Rising later learned that shortly after her visit, management had posted a sign reading "You must use the bathroom of your birth gender."

"I am disgusted they think this degrading and archaic behaviour is acceptable or even legal," she wrote on Facebook.

New sign put up

The bar's management initially defended the decision.

"If somebody is transgender and they are living the life that they are living they wouldn't make a big deal about it... transgender people do not make a big deal about being transgender," the bar's owner Lorraine Schmaltz told Medicine Hat's Community TV.

Listen to Schmaltz's interview with Community TV:

Now, the sign has been removed and replaced with a sign alerting customers to a "gender neutral washroom."

Schmaltz released a statement saying that the bar was simply trying to prevent men from entering the women's washroom, and says she hopes the new sign will address that problem.

However, some feel the bar is continuing to discriminate against trans patrons.

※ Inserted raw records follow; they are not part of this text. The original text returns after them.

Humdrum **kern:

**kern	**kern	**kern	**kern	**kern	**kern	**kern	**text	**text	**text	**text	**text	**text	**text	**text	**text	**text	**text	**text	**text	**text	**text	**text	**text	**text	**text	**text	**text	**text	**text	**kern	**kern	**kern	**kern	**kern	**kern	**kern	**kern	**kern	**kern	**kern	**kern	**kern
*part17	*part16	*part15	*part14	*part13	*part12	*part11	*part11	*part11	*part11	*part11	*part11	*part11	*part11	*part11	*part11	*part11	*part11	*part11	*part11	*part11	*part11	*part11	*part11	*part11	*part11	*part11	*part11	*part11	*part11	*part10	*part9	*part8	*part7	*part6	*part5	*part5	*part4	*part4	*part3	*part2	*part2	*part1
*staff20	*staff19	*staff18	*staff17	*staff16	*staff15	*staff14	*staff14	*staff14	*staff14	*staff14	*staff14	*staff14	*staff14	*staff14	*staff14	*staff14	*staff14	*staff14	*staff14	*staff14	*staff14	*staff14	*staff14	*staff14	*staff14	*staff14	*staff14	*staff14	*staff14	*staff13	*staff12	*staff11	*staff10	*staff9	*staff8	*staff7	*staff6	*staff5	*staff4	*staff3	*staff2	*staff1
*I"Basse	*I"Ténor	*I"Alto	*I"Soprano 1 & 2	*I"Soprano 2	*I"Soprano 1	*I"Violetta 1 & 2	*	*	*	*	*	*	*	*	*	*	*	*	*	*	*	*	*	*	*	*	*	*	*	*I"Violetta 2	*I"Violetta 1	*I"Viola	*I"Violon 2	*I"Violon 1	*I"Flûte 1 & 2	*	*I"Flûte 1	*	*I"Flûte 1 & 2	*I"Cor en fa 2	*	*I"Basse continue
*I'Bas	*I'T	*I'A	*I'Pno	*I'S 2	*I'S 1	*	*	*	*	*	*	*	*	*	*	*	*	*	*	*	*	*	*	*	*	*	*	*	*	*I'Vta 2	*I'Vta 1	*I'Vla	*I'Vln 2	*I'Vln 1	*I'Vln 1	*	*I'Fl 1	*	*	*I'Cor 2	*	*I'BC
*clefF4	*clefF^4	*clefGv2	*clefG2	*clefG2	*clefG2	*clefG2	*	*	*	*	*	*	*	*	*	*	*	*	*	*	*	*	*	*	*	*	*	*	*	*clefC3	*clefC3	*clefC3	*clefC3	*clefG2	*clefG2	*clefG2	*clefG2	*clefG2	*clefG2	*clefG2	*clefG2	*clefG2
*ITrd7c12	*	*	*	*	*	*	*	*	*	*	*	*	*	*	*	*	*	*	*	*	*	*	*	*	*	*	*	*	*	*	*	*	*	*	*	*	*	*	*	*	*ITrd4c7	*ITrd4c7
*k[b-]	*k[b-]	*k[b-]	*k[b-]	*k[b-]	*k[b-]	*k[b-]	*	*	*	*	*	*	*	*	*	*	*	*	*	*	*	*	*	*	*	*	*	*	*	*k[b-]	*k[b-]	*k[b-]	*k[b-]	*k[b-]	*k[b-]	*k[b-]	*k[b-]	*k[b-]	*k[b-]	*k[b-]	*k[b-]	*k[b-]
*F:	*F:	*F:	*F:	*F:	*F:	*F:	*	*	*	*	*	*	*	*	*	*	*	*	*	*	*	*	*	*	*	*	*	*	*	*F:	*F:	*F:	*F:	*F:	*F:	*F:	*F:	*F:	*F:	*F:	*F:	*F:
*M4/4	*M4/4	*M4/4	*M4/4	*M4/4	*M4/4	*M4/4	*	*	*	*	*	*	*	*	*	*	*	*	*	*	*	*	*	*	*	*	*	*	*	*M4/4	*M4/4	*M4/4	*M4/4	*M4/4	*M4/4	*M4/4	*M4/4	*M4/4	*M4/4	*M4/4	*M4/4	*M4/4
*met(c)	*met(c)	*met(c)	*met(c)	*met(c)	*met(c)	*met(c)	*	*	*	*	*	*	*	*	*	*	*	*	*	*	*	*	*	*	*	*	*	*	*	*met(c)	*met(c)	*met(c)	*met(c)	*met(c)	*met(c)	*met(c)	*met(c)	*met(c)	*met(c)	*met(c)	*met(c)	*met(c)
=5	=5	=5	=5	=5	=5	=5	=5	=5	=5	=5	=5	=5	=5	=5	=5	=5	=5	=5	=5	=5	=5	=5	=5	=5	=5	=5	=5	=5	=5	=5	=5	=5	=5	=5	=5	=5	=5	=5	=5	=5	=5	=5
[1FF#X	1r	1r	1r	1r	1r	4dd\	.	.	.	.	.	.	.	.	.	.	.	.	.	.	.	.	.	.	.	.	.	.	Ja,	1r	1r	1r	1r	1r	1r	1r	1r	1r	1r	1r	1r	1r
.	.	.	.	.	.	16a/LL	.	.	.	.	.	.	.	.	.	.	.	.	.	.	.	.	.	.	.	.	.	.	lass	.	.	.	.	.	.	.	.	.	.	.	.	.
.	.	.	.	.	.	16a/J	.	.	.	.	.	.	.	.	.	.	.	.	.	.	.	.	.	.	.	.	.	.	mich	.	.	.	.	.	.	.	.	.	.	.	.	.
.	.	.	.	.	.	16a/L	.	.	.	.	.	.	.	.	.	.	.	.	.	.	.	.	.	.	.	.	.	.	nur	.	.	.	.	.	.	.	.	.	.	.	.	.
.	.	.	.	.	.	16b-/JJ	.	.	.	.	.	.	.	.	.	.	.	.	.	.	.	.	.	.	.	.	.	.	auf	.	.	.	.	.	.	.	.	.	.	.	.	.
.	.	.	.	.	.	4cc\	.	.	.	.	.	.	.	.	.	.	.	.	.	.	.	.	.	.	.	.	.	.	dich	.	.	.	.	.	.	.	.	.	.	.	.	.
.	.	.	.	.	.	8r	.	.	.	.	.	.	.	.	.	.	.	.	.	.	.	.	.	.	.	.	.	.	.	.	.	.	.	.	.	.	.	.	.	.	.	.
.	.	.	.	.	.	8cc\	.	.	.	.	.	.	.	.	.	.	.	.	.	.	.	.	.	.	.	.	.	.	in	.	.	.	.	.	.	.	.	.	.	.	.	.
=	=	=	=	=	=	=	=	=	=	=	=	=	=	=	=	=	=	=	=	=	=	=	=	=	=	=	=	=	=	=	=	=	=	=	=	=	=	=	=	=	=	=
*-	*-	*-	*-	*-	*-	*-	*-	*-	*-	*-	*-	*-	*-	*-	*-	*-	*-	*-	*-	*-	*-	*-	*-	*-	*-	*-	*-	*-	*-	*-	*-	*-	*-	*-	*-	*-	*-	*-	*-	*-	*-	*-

"Creating a gender neutral washroom and forcing people who they feel don’t fit what society says a girl should look like is very discriminatory," activist Marni Panas told Global News.

“Our laws … both explicit in Alberta’s Human Rights Act and through case law protects our right to use facilities that correspond with our gender identity."

"I think a lot of people are going to take their business elsewhere, whether they're transgender or not," bar patron Kaitlin Whitney told CBC News.